すると私の使っている机を人差し指でコンコンと鳴らす人がいた。

見上げるとそこには絵でみた人がいた。

「日葵? なにしてるん?あ、僕冨樫翔平!」

「翔平くんだよね! 今本読んでたの!」

「言葉の代わりに勿忘草をっていう本か……

どんな話なん?」

「最初は主人公がおばあちゃんと事故に遭うところから始まって、女の子は戦争時代にタイムスリップしちゃうの……」

と他にも色々話をした。私こんな素敵な人と会えてるんだ……。幸せだな……。昨日の私ってどんな風に接してたのかな?どんな話したのかな?過去の私を知ることができない。私はそう考えると

「毎日違う日葵を見れて僕は幸せやねん。」

とニコッと笑った。それにとても温かい人だ。翔平くんの笑顔に私はつられて笑った。

なぜだろう。翔平くんの笑顔で見る景色が彩り豊かに見える。

「日葵が覚えてなくたってええ。だって僕が覚えてるけん……!」

今日会った人なのになぜだろう……すごく惹かれる。まだ愛とか恋とか分からないけどこの人の描く未来なら私がたとえ記憶喪失でも一緒にいたいと思った。

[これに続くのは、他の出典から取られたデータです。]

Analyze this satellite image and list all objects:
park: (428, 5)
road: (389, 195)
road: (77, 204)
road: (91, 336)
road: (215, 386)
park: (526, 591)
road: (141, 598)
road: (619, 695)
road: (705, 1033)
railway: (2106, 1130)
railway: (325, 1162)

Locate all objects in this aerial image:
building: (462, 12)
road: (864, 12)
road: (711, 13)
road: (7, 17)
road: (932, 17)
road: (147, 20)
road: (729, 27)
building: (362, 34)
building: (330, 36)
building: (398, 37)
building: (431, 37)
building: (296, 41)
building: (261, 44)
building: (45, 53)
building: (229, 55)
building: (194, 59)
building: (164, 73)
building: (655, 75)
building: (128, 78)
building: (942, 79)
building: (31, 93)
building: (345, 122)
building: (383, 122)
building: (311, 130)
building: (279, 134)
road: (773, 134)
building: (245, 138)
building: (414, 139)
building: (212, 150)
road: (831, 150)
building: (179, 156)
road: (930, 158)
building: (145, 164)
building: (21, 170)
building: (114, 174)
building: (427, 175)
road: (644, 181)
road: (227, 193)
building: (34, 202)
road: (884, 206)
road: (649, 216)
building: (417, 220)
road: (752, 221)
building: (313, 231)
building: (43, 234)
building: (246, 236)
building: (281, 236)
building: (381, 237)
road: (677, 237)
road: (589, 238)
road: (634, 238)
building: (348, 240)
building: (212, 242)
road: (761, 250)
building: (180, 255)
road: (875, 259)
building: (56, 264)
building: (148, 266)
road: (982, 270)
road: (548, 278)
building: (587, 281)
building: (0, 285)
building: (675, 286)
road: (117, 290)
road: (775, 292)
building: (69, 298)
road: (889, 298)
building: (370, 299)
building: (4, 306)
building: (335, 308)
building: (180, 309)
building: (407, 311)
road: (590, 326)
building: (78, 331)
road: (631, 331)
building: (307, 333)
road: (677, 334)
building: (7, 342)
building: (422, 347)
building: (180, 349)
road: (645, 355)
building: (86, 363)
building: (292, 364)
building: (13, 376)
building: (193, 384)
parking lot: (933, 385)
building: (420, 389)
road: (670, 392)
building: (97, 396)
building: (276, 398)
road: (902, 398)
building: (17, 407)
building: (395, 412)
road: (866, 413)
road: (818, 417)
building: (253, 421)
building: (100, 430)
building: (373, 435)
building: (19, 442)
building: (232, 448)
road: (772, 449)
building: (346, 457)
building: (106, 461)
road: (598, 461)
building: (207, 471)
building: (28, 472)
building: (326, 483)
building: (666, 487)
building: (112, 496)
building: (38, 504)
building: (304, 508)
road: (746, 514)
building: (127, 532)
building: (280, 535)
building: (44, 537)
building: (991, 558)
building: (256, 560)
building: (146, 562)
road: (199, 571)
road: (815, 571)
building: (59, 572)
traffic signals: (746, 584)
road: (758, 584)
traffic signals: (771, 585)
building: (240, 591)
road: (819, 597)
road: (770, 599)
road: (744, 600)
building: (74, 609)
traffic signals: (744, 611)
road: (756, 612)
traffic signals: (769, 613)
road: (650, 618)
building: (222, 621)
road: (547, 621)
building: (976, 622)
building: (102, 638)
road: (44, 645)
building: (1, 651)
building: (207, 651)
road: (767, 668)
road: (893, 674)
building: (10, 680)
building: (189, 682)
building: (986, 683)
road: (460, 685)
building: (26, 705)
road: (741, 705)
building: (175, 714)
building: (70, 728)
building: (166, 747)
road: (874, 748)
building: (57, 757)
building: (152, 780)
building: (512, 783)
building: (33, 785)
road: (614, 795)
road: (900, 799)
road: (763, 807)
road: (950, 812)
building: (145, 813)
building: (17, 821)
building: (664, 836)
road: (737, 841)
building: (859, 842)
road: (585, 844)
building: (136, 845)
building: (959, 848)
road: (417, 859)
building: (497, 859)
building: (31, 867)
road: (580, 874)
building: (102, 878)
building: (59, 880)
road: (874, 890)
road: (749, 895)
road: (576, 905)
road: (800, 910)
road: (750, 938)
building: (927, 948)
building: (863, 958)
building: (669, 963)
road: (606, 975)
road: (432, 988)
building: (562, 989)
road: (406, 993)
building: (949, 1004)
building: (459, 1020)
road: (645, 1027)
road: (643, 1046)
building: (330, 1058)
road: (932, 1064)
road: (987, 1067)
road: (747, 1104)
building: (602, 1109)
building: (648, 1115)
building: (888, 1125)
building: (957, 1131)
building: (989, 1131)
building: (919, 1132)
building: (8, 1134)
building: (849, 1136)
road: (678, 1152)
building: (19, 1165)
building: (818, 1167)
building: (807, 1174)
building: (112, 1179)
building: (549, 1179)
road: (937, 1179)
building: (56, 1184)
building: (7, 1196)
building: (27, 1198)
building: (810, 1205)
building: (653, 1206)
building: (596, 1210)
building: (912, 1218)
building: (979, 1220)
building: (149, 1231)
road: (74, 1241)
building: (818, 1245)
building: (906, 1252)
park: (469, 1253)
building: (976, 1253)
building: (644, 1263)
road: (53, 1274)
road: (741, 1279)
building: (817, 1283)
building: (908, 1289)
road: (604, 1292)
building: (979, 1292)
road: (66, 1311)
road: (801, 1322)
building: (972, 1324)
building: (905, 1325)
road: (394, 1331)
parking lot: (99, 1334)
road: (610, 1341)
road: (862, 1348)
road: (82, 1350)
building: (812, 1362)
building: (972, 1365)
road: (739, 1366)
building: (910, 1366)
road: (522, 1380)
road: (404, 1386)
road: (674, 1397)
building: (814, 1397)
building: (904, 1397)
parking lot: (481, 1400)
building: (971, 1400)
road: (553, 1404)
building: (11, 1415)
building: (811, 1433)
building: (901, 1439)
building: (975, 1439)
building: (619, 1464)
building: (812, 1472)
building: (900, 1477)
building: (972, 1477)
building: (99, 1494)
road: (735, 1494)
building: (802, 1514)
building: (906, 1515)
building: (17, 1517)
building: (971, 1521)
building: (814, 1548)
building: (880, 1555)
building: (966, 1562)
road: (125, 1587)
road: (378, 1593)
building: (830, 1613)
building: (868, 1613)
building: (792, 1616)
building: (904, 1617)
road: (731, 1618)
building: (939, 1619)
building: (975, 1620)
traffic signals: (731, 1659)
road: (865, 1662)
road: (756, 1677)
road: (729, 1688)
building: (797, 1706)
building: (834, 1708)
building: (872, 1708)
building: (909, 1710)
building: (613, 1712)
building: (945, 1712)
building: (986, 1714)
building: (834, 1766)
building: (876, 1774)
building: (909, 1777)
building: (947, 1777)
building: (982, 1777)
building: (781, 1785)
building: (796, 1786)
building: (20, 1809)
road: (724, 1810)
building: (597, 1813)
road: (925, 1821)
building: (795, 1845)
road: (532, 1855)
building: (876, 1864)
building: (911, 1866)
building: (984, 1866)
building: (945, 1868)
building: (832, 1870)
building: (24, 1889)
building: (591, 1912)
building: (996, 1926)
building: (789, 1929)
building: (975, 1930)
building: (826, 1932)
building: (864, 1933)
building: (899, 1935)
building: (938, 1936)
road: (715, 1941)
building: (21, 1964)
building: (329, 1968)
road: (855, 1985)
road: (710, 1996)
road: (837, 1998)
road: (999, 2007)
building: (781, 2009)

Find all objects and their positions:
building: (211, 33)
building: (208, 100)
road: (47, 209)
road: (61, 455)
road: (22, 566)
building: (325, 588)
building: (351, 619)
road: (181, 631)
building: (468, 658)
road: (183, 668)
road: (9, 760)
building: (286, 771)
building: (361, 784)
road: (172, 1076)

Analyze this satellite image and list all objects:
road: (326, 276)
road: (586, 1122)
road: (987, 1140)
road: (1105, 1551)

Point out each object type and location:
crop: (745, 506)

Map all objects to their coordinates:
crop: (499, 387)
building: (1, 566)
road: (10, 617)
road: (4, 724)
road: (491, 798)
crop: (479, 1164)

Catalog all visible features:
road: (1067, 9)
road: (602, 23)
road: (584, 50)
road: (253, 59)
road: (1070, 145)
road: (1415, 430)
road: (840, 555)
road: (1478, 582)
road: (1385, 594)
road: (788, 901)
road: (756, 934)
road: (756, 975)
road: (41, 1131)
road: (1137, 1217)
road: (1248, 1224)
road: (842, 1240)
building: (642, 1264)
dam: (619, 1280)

でもなんでこの人は私に対してこんなふうに優しくしてくれるのだろう?

私は聞きたかったが、聞く勇気がなく、違う話題にした。

翔平くんは私がした話全てに笑って聞いてくれた。

私この人のこと忘れたくない……。

忘れたくないよ……。

「忘れたくないよ……」

と私は心で思ったつもりが口に出していたらしく翔平くんは私の顔を伺った。

翔平くんは

「大丈夫。明日の日葵もきっと楽しませてみるけん。やから楽しみにして今日はおかえり。」

と私の頭を撫でて最寄りの駅まで送ってくれた。

「じゃあまたね。」

「おう。」

私は彼に背を向け家に戻った。家に帰るとまだかーくんがいなかったのでスマホを見るとかーくんから「遅くなるからどこかで外食しよう」という連絡が入っていた。私は日記に今日のことを書く。彼のことを覚えていない自分が憎く思えた。どんなに一緒にいても思い出を積み重ねることができない。私は日記を書き終わったあと余っている紙を見つけ、彼の似顔絵を描いた。なんで、なんで、なんで……。私絵描くの上手なはずなのに……。涙が滲んで上手く描けない。涙がぽたぽたと紙に落ち、書いている鉛筆で紙を引き裂いてしまった。

「うぅっ……」

私は引き裂いた紙を抱きながら泣き、その頃ちょうどかーくんが帰ってきた。

かーくんはなにも言わずただ泣く私をぎゅっと抱きしめた。